Il pensiero
Quando la pandemia finirà, ci ricorderemo che non siamo immuni da nulla?

Il peggio accade nel dormiveglia mattutino, quando gli spiriti non fanno in tempo ad accorrere in difesa del cuore e la risacca degli incubi non si è ancora asciugata al sole della ragione: paura di morire nel caos, con un tubo piantato in gola e un tablet in mano, tra sconosciuti indaffarati. Poi si risale in superficie, alla chiarezza del lavoro: le notizie più ansiogene parlano di “Lombardia fuori controllo” e di un virus che qui si starebbe comportando in modo anomalo, lasciando anche i virologi nello sconcerto.
Ho deciso di non uscire per un paio di settimane, in una quarantena autoimposta responsabile e un po’ vile; non ho modo di vedere le code ai supermercati, né i militari che piantonano le strade, né le multe ai runner di cui si favoleggia. Vedo tutto in televisione, e alla paura si sostituisce lo stupore. Stupore innanzitutto per le curiose asimmetrie: Gaia Tortora rimprovera due fidanzati che si tengono per mano in piazza Gae Aulenti, e alla loro frase sentimentale (“le coppie non si separano”) oppone dura “invece adesso si separano, eccome”.
Su altra rete un medico spiega che la distanza obbligatoria non vale per “le coppie che condividono il talamo”, e altrove ancora Ricky Tognazzi e Simona Izzo si presentano sorridenti, abbracciati nel letto matrimoniale. Tenerezze possibili in casa ma non per strada ? E i vestiti ? Un esperto suggerisce di lavarli quando si siano usati all’esterno, mentre Burioni assicura che i tessuti, essendo porosi, non trattengono il virus. Disinfettare o no le zampette dei cani con l’amuchina ?
Stupore anche maggiore per certe riconversioni dei personaggi televisivi, paragonabili alle riconversioni delle fabbriche di intimo che si sono messe a fabbricare mascherine: chi prima della bufera si divertiva a incoraggiare allegre sessantenni in vena di turismo sessuale, ora opera un inesausto servizio pubblico di base, con volto commosso e dito alzato. Al Grande Fratello Vip si recita il “Padre Nostro”, i concorrenti restano senza parole nel passaggio dai sentimenti per uso spettacolare a quelli veri.

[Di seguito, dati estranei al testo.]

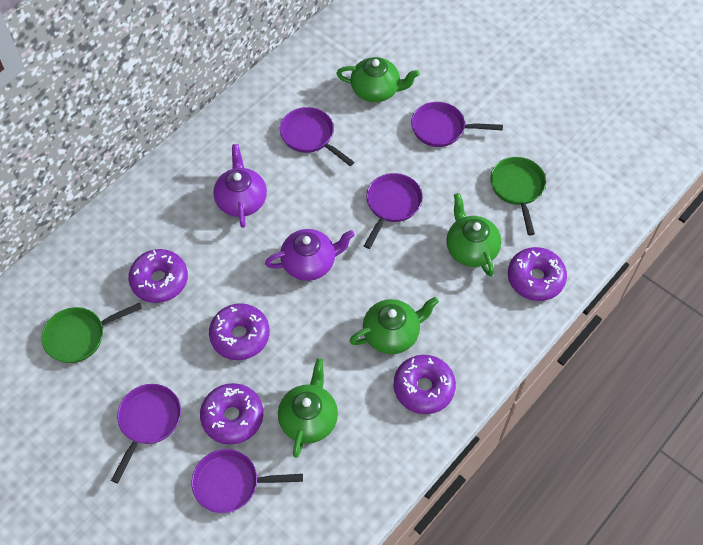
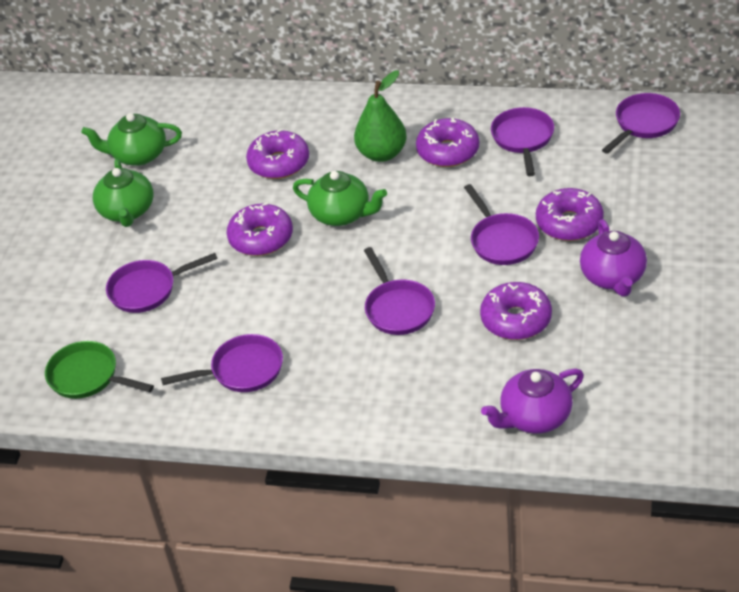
green pan: [42,303,142,363] [490,157,546,235] = 2 -> [45,341,154,399] = 1
green pear: none = 0 -> [354,70,407,162] = 1
green teapot: [278,358,338,458] [336,57,420,102] [350,297,439,354] [446,193,501,277] = 4 -> [81,113,182,166] [93,159,153,227] [293,171,387,226] = 3
purple pan: [111,384,181,483] [191,449,303,513] [280,107,354,166] [364,173,422,249] [411,102,503,147] = 5 -> [106,253,218,313] [161,334,283,392] [364,247,435,335] [464,184,539,265] [491,107,554,176] [602,93,680,154] = 6

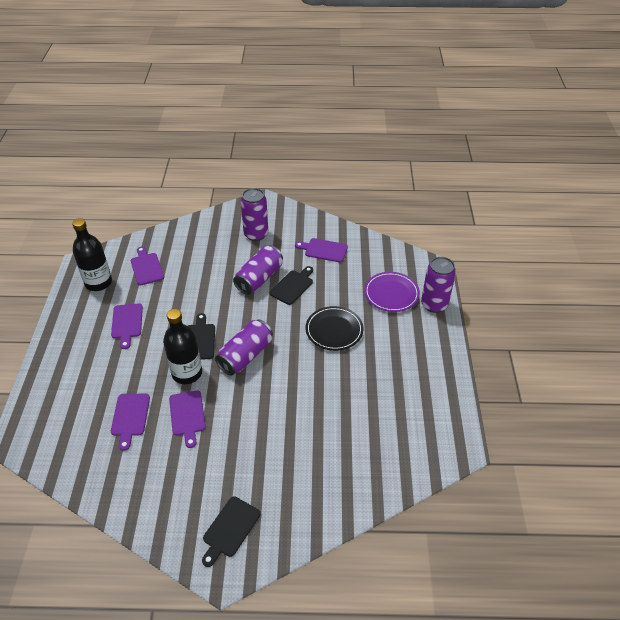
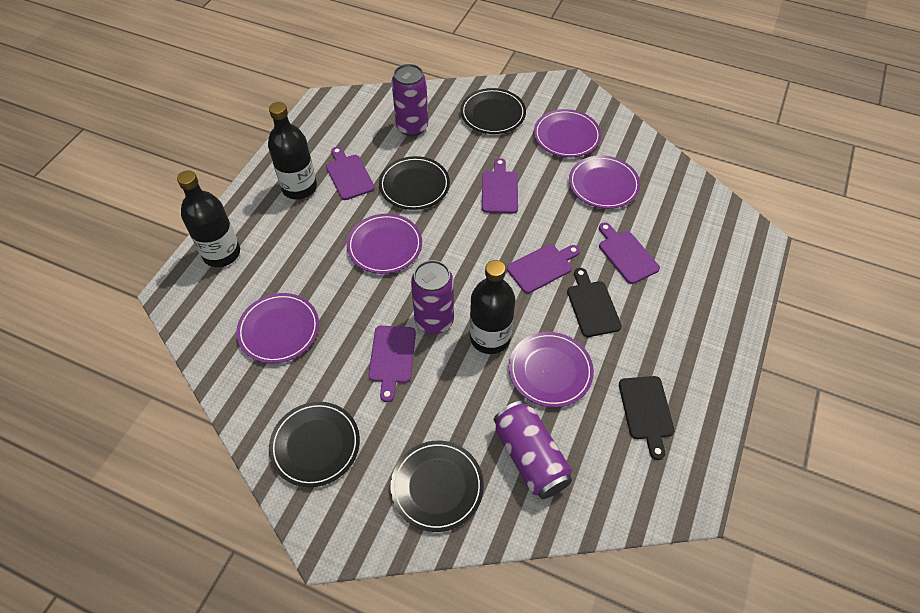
black bottle: [72,218,112,291] [163,309,202,384] = 2 -> [177,170,240,267] [268,102,317,199] [470,260,515,354] = 3
black cutting board: [188,313,215,360] [202,497,261,567] [270,266,313,305] = 3 -> [567,268,622,337] [619,376,675,460] = 2
black plate: [305,306,364,351] = 1 -> [269,402,360,487] [379,156,450,210] [390,441,484,532] [460,88,526,134] = 4
purple can: [215,320,273,376] [233,246,283,295] [241,188,268,241] [421,257,456,313] = 4 -> [392,64,428,136] [411,260,454,334] [494,401,572,499] = 3
purple plate: [364,272,420,312] = 1 -> [236,293,319,363] [347,214,422,274] [509,332,594,407] [534,109,601,157] [569,155,640,209] = 5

Gli spot pubblicitari emanano un alone di irrealtà, propagandando prodotti che ora non si possono comprare perché i negozi sono chiusi, e che in futuro probabilmente molti non si potranno permettere; appare palese che la pubblicità non serve tanto per il singolo prodotto quanto come rassicurazione d’abbondanza – se sparisse di colpo, gli spettatori proverebbero il morso dell’astinenza e sentirebbero alzarsi inspiegabilmente il livello di allarme. Le previsioni meteo parlano di una primavera che sembra un sarcasmo, come se la Natura volesse beffarsi di noi, ma il ritorno improvviso del freddo ci conferma che la Natura è sovranamente indifferente alle nostre sorti.
Il blocco di quasi tutte le attività, la drastica diminuzione dei viaggi, l’Europa chiusa in casa, stanno riducendo di molto l’inquinamento: si sono avvistati i delfini nella laguna veneta, i fiumi tornano a essere trasparenti – si rimedia a un guaio solo con un guaio più grande. A Milano è tornata ben sotto i limiti consentiti la presenza nell’aria di polveri sottili, ma qualche epidemiologo avanza l’ipotesi che proprio l’inquinamento nella pianura padana abbia reso più fragili i polmoni degli abitanti.
Contraddizioni e paradossi si rincorrono in circolo: i sindacati che premono per far chiudere le fabbriche, Salvini che rivendica la centralità del Parlamento. Rinascono i nazionalismi e gli egoismi: basta che non muoiano i miei parenti, i miei amici, i miei concittadini, i miei connazionali. Si respira un latente, indicibile desiderio che le altre nazioni (la Francia, la Spagna, l’Inghilterra del buffone Johnson, i tedeschi con troppo pochi casi, gli Usa del prepotente Trump) ci raggiungano nei numeri del contagio.